- _MATERIALS PROVIDED_
------------------------------------
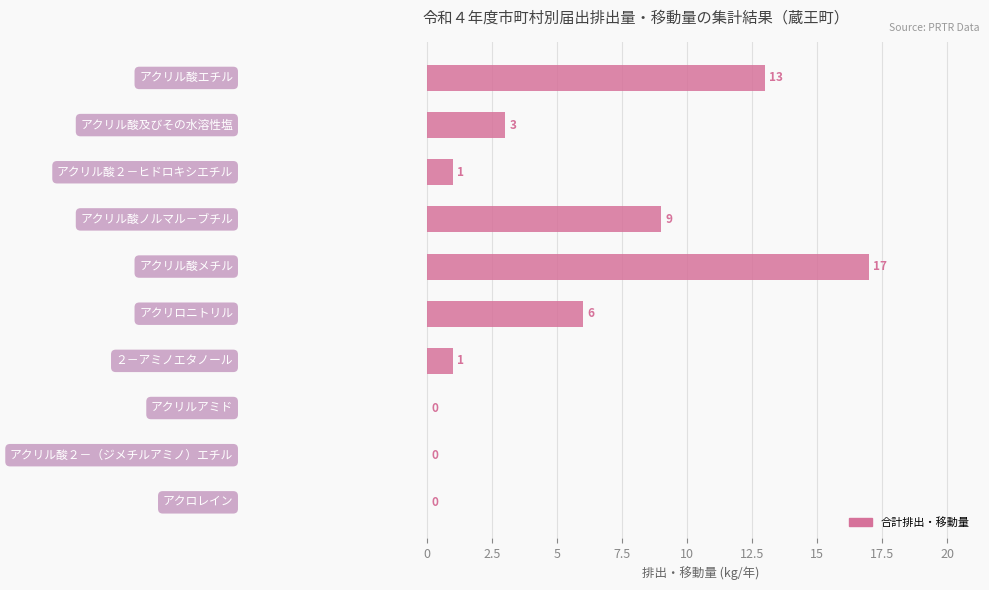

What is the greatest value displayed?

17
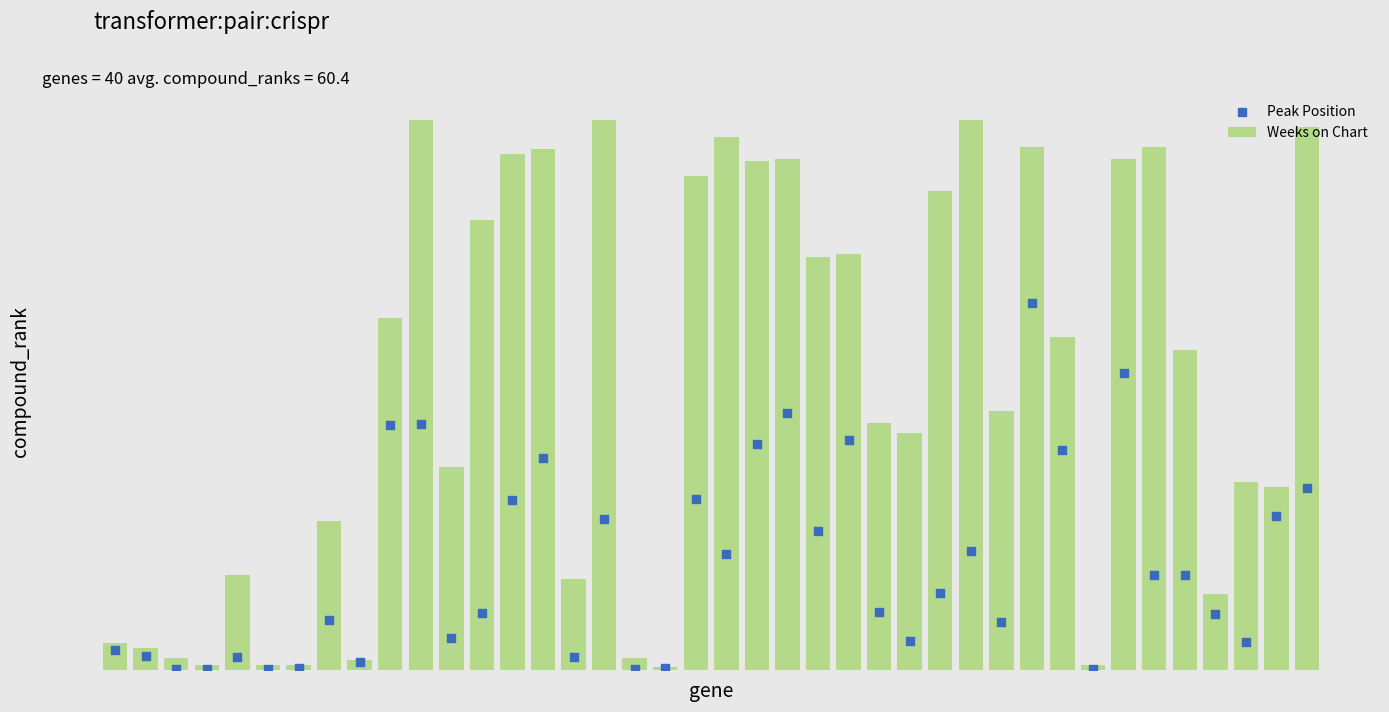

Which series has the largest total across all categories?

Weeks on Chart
------------------------------------
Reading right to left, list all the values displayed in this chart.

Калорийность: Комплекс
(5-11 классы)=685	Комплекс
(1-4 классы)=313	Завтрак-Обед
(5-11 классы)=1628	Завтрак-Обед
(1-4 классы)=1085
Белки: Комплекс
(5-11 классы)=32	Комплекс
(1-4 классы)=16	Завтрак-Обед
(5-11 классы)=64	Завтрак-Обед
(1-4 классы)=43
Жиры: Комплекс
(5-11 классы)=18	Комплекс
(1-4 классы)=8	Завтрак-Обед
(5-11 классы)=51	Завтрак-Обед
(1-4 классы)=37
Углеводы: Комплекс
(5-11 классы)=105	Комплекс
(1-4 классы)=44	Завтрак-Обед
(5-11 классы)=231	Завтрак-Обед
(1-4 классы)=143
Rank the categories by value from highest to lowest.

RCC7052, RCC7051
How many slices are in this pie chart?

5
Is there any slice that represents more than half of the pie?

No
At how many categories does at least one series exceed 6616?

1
------------------------------------
- _INSTRUCTION_
Copy out the records from the line with "What is the greatest value displayed?" through the line with "Weeks on Chart", reproducing each line word for word. Leave the pictures out.

- _FINISHED EXERCISE_
What is the greatest value displayed?

17

Which series has the largest total across all categories?

Weeks on Chart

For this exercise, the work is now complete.